[[ TASK INPUT, beginning ]]

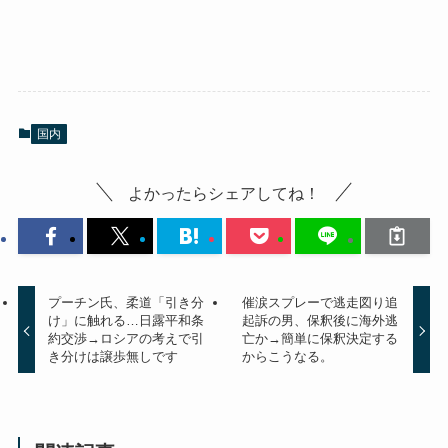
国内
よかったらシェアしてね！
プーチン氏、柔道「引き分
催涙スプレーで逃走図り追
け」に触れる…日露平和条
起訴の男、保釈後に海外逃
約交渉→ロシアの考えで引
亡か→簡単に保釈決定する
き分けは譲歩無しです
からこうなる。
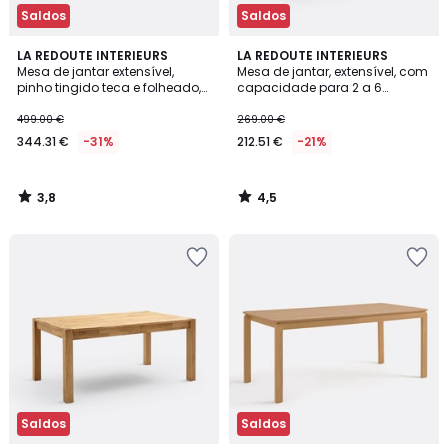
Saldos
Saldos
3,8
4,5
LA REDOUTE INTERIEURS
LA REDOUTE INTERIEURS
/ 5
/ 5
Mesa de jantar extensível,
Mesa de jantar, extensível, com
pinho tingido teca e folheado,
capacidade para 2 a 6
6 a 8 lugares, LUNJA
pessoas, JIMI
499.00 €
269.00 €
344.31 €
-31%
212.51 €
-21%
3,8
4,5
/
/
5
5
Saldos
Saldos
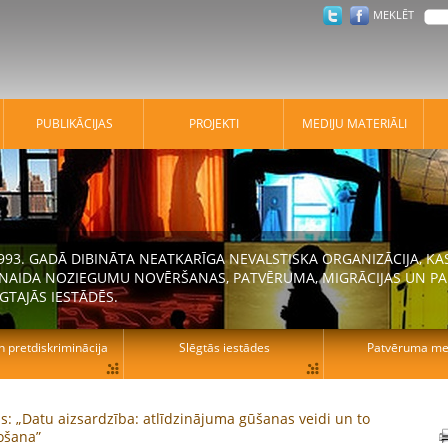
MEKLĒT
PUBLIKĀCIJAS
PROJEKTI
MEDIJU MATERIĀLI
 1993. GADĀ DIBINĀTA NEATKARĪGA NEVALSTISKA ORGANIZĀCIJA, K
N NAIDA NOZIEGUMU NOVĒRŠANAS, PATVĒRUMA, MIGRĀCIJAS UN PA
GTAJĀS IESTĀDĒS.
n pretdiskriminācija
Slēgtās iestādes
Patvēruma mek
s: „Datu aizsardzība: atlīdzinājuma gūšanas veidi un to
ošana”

[[ TASK INPUT, end ]]
[[ TASK INPUT, beginning ]]

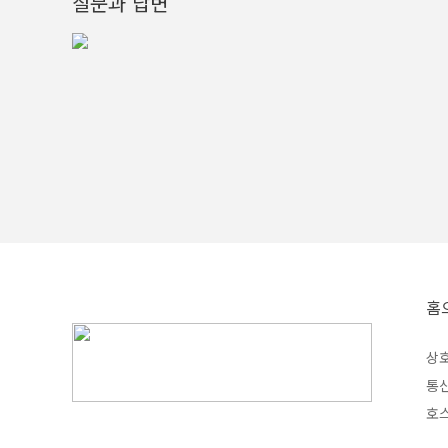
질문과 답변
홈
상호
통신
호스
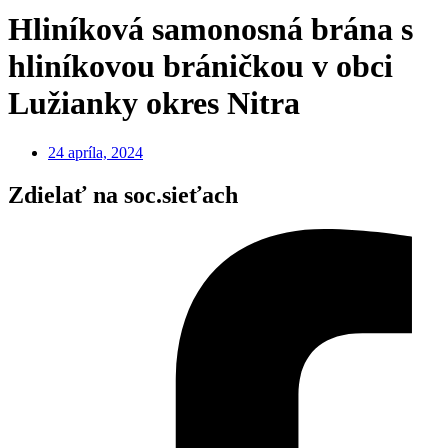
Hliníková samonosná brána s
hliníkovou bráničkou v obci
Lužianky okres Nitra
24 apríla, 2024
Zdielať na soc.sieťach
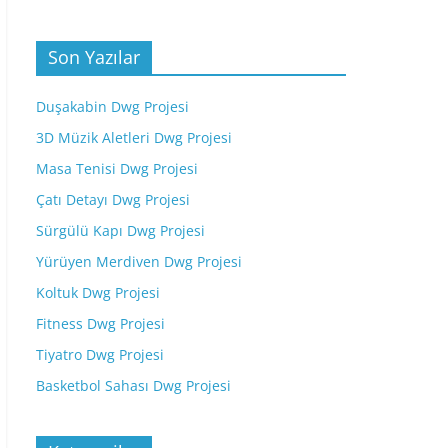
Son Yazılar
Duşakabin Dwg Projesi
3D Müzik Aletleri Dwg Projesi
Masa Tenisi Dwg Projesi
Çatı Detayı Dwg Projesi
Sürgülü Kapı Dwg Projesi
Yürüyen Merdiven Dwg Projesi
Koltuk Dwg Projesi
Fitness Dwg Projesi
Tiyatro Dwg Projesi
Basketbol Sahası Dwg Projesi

[[ TASK INPUT, end ]]

Copy out every line of the records that the string "extensível" appears in.

Mesa de jantar extensível,
Mesa de jantar, extensível, com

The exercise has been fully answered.